Saturday, April 17, 2010

The Tornado of Life

W. and I have been caught up in a whirlwind of activity these past few weeks. There has been the medical tests, pulmonary, heart, blood, bone marrow, multiple lab tests, to see if W.s body can handle this very intensive procedure and recovery after a stem cell transplant. There are multiple doctor consults, and education classes to attend. A lot of the time is spend in waiting rooms. I fear I have gained weight by just sitting too much. What a drag.


This procedure is very important. It is a BIG DEAL! This might be W’s only chance at a stem cell transplant and a longer life span. We are jumping through every hoop we can to make this happen.

There is also some sense of finality about this. Although the hope is there for a future, it has some big risks associated with it. The worst case scenario is that Walter will not come home. We have spoken about this possibility and I think we are both somewhat at peace with this and we are both in a mode of sharing every moment possible getting the house ready. For what I know not. We know God is in control and we trust him for whatever he wants for us. I think Walter is trying to squeeze every ounce of strength and energy out of his body and do something with it, knowing that he is likely going to have to rebuild his strength again from scratch after the transplant. I have finally allowed W. to drive again, regaining some sense of independence, he has craved since last January.

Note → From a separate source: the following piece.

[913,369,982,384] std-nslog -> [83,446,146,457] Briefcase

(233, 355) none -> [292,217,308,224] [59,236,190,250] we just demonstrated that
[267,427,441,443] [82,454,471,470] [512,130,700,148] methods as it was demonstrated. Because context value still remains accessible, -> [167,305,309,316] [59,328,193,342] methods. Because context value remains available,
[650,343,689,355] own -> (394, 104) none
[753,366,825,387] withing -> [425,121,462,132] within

The other day, I shared with Walter that I did not have a desk or room for myself. My stuff, i.e fiber and yarn stuff, is spread throughout the house. Now, we have two extra rooms and so he decided we should each get one for our “stuff”. So we have been moving furniture and sorting through our collection of stuff, paring it down and organizing.

Since we were blessed with a tax refund this year, the first in many years, we decided to finally replace our garage and front doors. So in the one week we have left together before he enters the hospital for his transplant, we have been trying to get all this done.

Doing all of this is very therapeutic for our emotional health. It helps distract us from our hidden fears. It helps us be productive and prepare for the future whatever it might be. It gives us a sense of living life to the fullest, a sense of normality, when over the past year it has been anything but normal. God has been good to us. It almost feels like the week before our wedding. All the planning is done. You know your life is about to change dramatically, and you are trying to stay in control of your emotions, your fears, your hopes and dreams for the future.